Washington — The Advanced Television Systems Committee (ATSC) has begun reviewing three proposed audio formats for the next-generation ATSC 3.0 digital terrestrial TV standard.

Dolby Labs, DTS, and an alliance of Fraunhaufer, Qualcomm and Technicolor have proposed competing standards, all of which support 2.0 channels, 5.1 channels, and object-based, or immersive 3D, surround.

Object-based surround decoding is already available in multiple A/V receivers from Dolby and, later this year, from DTS for decoding object-based surround on disc-based and streamed video.
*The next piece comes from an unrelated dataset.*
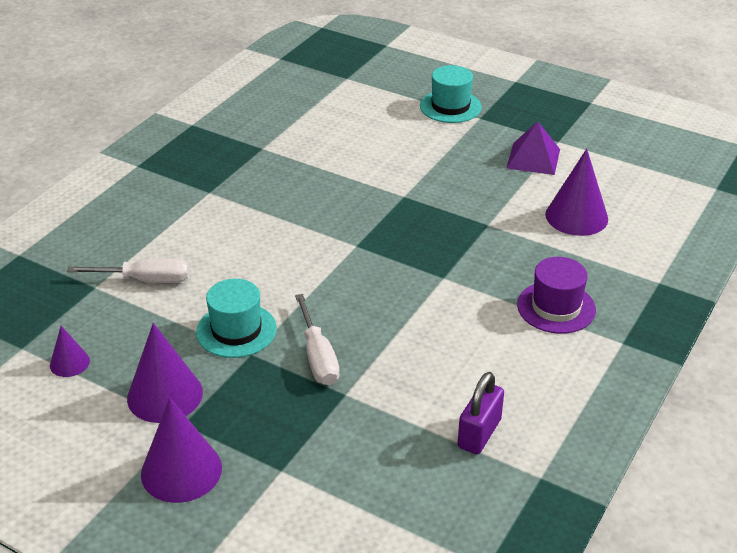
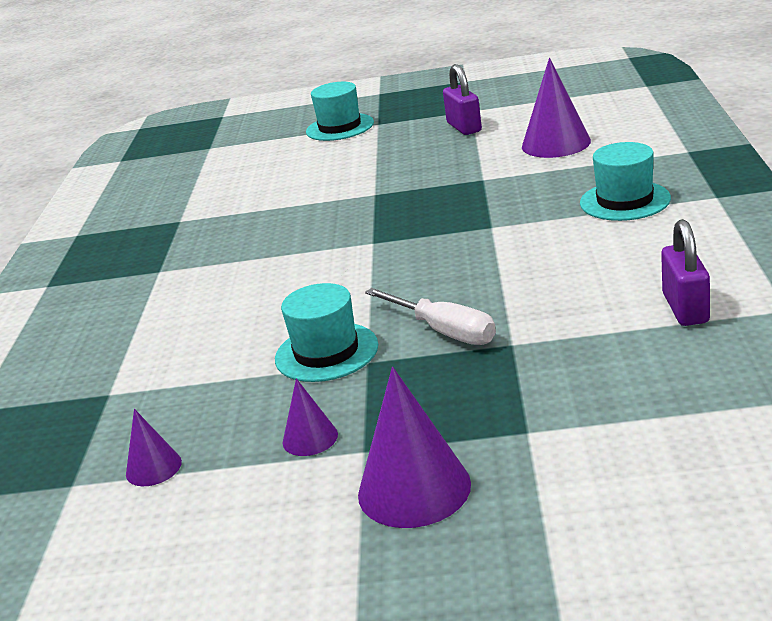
camera: 25 degrees left, 10 degrees down
white screwdriver [67,258,189,283] -> none
purple cone [127,323,203,423] -> purple cone [283,378,338,456], size x0.54
purple pyramid [507,121,560,175] -> purple padlock [443,64,482,135]
purple hat [517,257,596,334] -> turquoise hat [580,142,671,221]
The three 3.0 audio systems will be tested this summer with the intent to make one of them the ATSC’s candidate audio standard by year’s end, a spokesman said. A standard for the physical, or transmission, layer of ATSC 3.0 is also on track to reach candidate-standard status by the end of the year.

Once the candidate standards are set, manufacturers can build equipment to test them, and final adjustments can be made to the standards before they go to a membership vote.

Completion of the ATSC 3.0 standardization process will probably occur in 2016, the spokesman said.

The audio standards include an immersive audio capability that will enable “high spatial resolution in sound-source localization in azimuth, elevation and distance, and provides an increased sense of sound envelopment throughout the listening area,” said ATSC president Mark Richer.

ATSC 3.0 audio also requires “personalization” capabilities, including dialog control, alternate audio tracks, assistive audio services, other-language dialog, special commentary, and music and effects. The standard will also normalize content loudness with dynamic-range contouring.

About 60 sound tracks have been selected for testing the three proposed audio systems. The material includes material to test three immersive audio formats: 7.1+4, which includes four height channels above the listener; 22.2 channels, which is a surround format pioneered by NHK as part of its Super Hi-Vision system; and High-Order Ambisonics (HOA), described as a “scene-based” format that’s independent of channels and can be optimally mapped into whatever reproduction channels are available in a particular home. HOA will be rendered to 22.2 channels for the tests.

For its part, DTS proposed DTS:X, which supports audio channels, object-based audio, advanced loudness and dynamics management, and DTS Headphone:X technology, which enables any set of headphones to reproduce surround sound.

For their part, Fraunhofer, Qualcomm and Technicolor have proposed MPEG-H audio, said to make it possible to use channel-based and/or sound-scene based technology in combination with audio objects.

Flexible rendering technology is said to allow the best adaptation of content to the actual listening environment and compensate for misplaced speakers. For 5.1 surround sound, bitrates of 96kbps to 256kbps will “deliver good to excellent quality, whereas immersive reproduction can be achieved with commonly used broadcast audio data rates of 384kbps,” the companies said.

Dolby’s proposed audio system is called Dolby AC-4.

ATSC is the international organization that develops voluntary standards for digital television. Members represent the broadcast, broadcast equipment, motion picture, consumer electronics, computer, cable, satellite and semiconductor industries.